A clutch of clinical commissioning groups ended 2014-15 expecting deficits up to three times higher than planned, even as the majority saw their outlook for the year improved by a funding rebate.

HSJ analysis of the latest published finance reports for England’s 209 CCGs found 16 groups were forecasting deficits totalling £228.9m for the financial year just ended.

That figure is up more than a quarter on the gross deficit of £178.4m that was planned by 19 groups at the start of 2014-15.  

Five CCGs had planned for deficits forecast surpluses by the latter months of 2014-15, and a further five expected improvements against their plan. But these improvements were offset by steeply declining forecasts for other CCGs, including two expecting large unplanned deficits.

Bedfordshire was forecasting an unplanned deficit of up to £40m by the end of January, while Surrey Downs’ most recent forecast shows a £10.7m unplanned deficit.

Northern, Eastern and Western Devon saw its position plummet from a £29.3m planned deficit to a forecast overspend of £41.6m by the end of February.

Enfield CCG’s forecast deficit has more than tripled, from a £5.6m plan at the beginning of the financial year to £19m in January. A spokeswoman for the CCG said this was largely driven by increased hospital activity. It is working on a financial recovery plan.

East Surrey CCG saw its forecast deficit grow from a start of year plan of £5.9m to £15.5m by the end of 2014-15.

This was partly caused by not meeting its “challenging” quality, innovation, productivity and prevention savings targets, a spokeswoman said, leaving the CCG with a £6m savings hole.

She added: “We have had an underlying recurrent structural deficit since our establishment in April 2013. To date, our QIPP delivery has simply slowed down the worsening of the deficit, rather than helping to reduce it.”

Julie Wood, director of NHS Clinical Commissioners, said CCGs were “already feeling their financial positions were high risk” and had concerns that they would not be able “to deliver on the 2015-16 financial plan in order to meet the needs of their patients and local populations”.

She added: “They now face additional financial pressures arising from the delayed tariff negotiations and outcome, mixed with the impact from increased demand facing the provider sector, and pressures to deliver against immediate performance targets.”

The sharp deterioration in finances among a minority of CCGs came as most groups had expected to finish the year in a better position than planned.

Overall, the sector forecast a £135m underspend against plan by the end of January, according to NHS England’s latest finance report.

The improvement came after an assessment found that only £94m of the £250m that had been top-sliced from CCG budgets to settle retrospective continuing healthcare claims would be needed in 2014-15.
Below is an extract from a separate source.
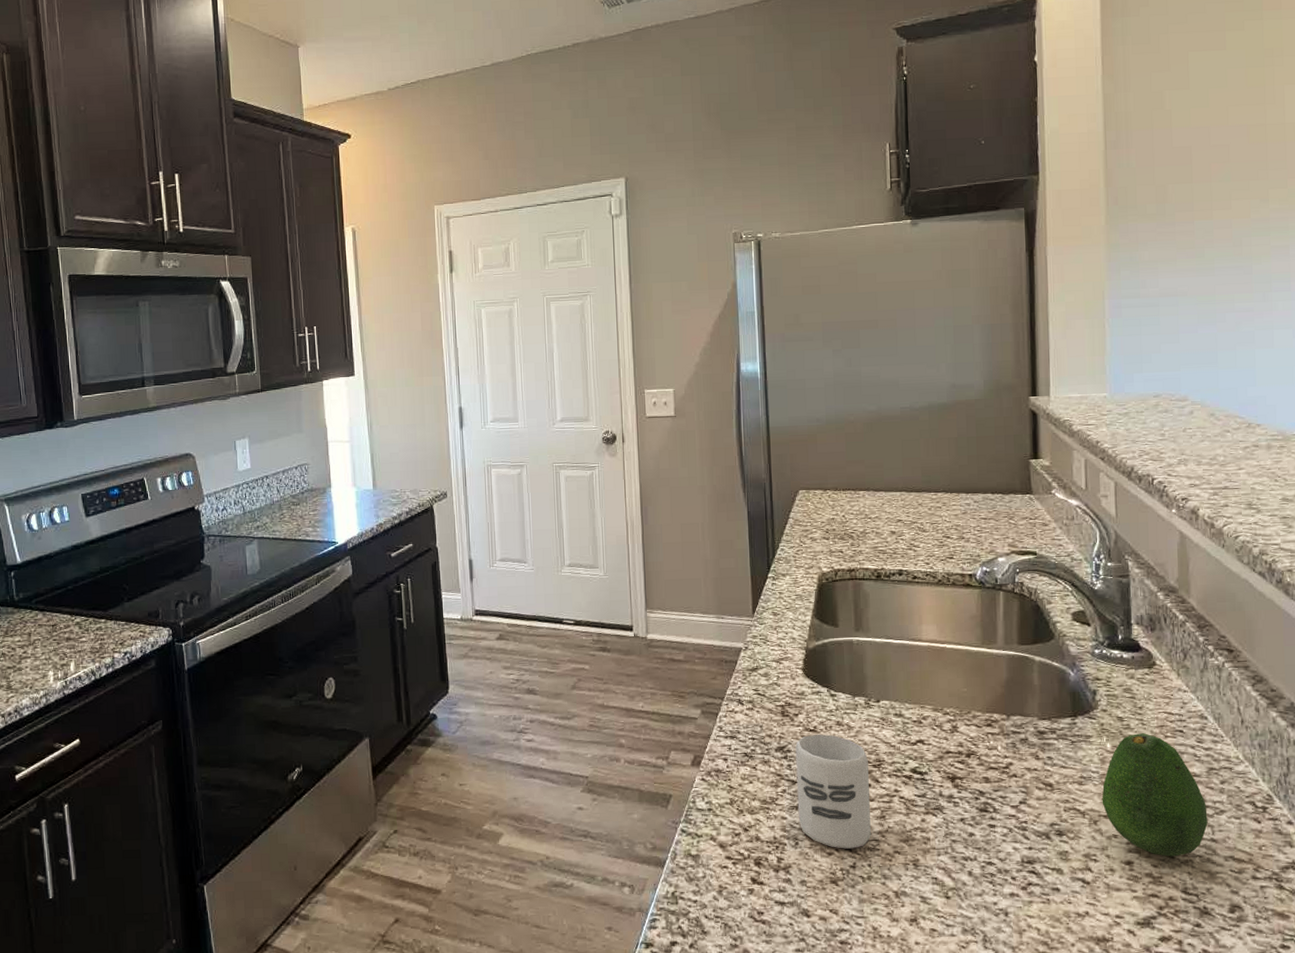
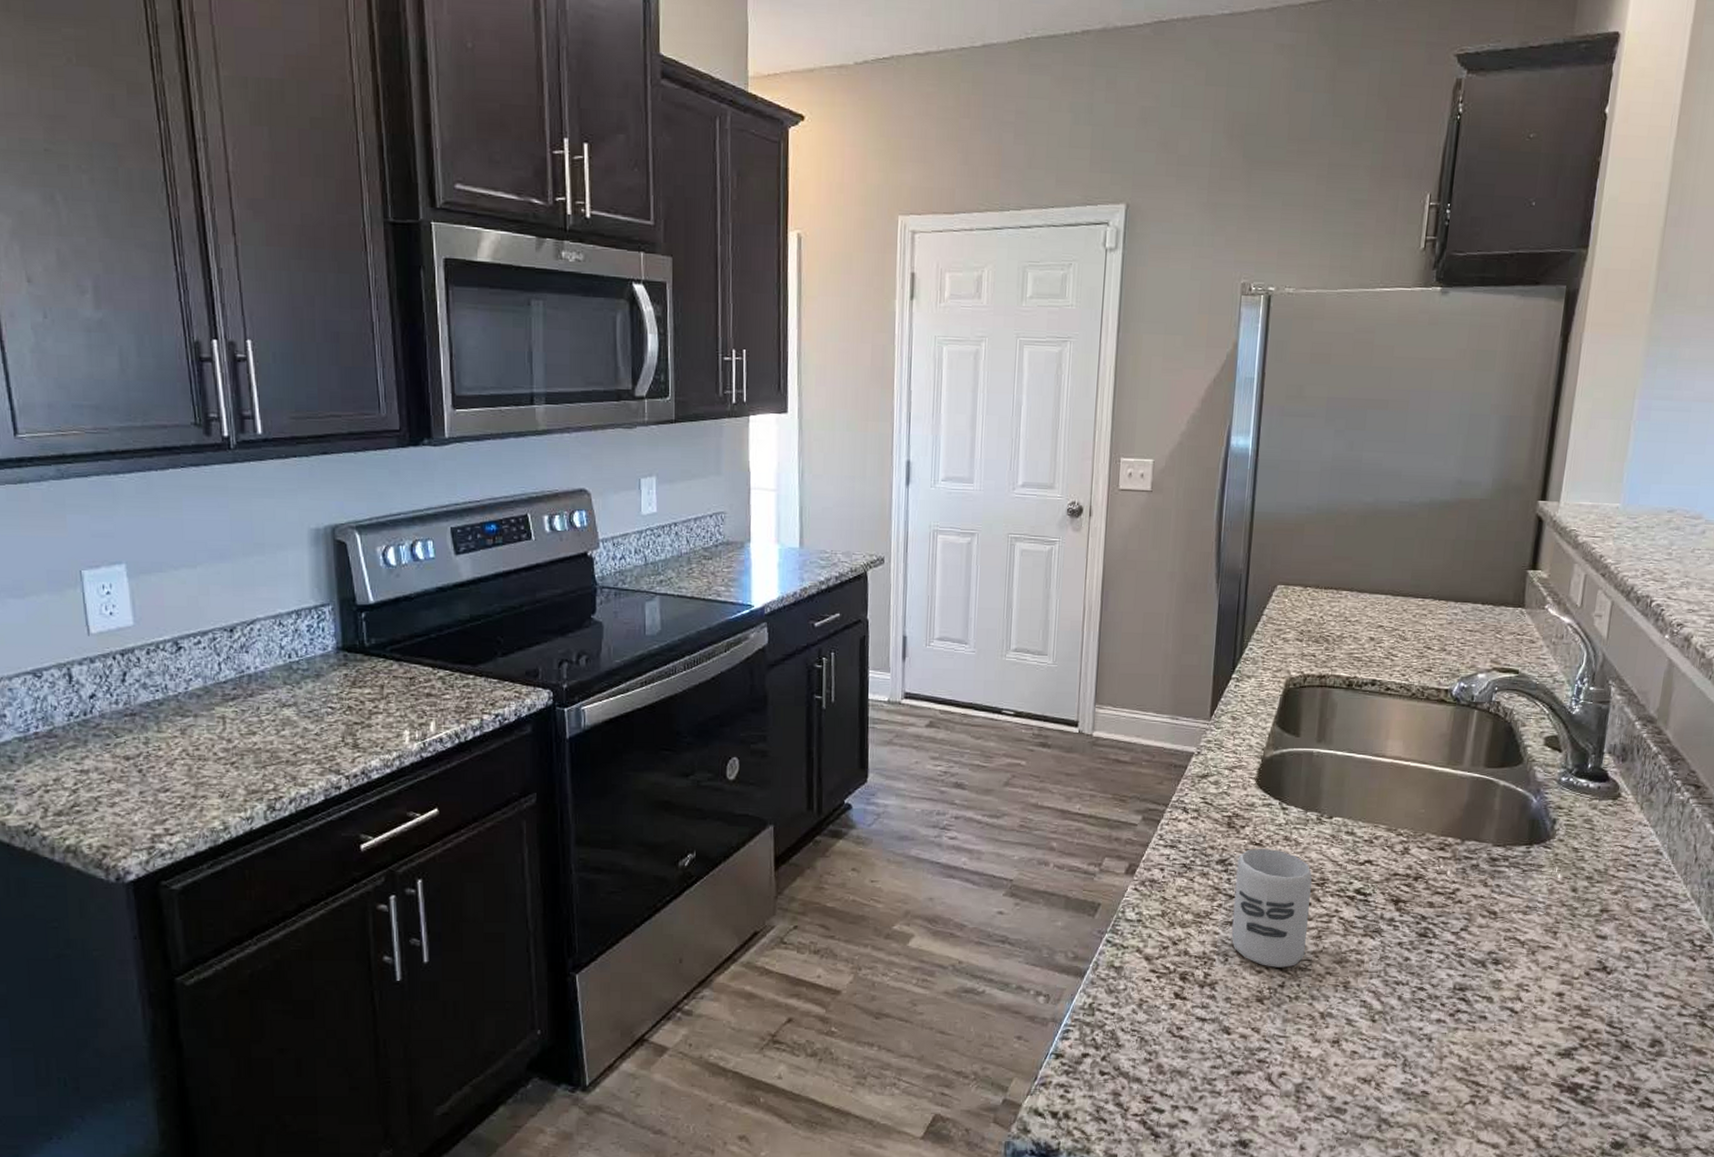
fruit: present [1102,733,1208,857] -> none [1543,866,1646,990]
The rebate of the remaining funds in the “risk pool” allowed 148 CCGs to increase their forecast surpluses.  

NHS England has encouraged CCGs to increase their surpluses where possible because of the worsening finances in the acute sector.

Some CCGs’ finance reports warned that their end of year finances might worsen due to the withdrawal of anticipated referral to treatment funding, which has been reallocated in some cases.

Coastal West Sussex CCG had expected to receive £3.4m referral to treatment funding. A spokeswoman for the group said NHS England had reclaimed a “significant portion” of its allocation.

NHS England allocated the £250m RTT fund to CCGs last year to pay providers to treat long waiting patients.

However, it has since carried out two reviews to identify how much of the money was spent and where. Following these reviews, it redistributed the funding to match the actual expenditure by commissioners.

This means that in some instances, allocations were reduced for commissioners that spent less than NHS England originally estimated, and were transferred to those that spent more.

According to NHS England’s latest finance report, all CCGs at risk of failing to deliver their financial plans were “receiving support from their local NHS England teams” and “the five most significant deviations from plan – which together account for £82m of shortfall in the forecast position” were subject to “in-depth regional oversight of their recovery plans, supplemented by national support and review”.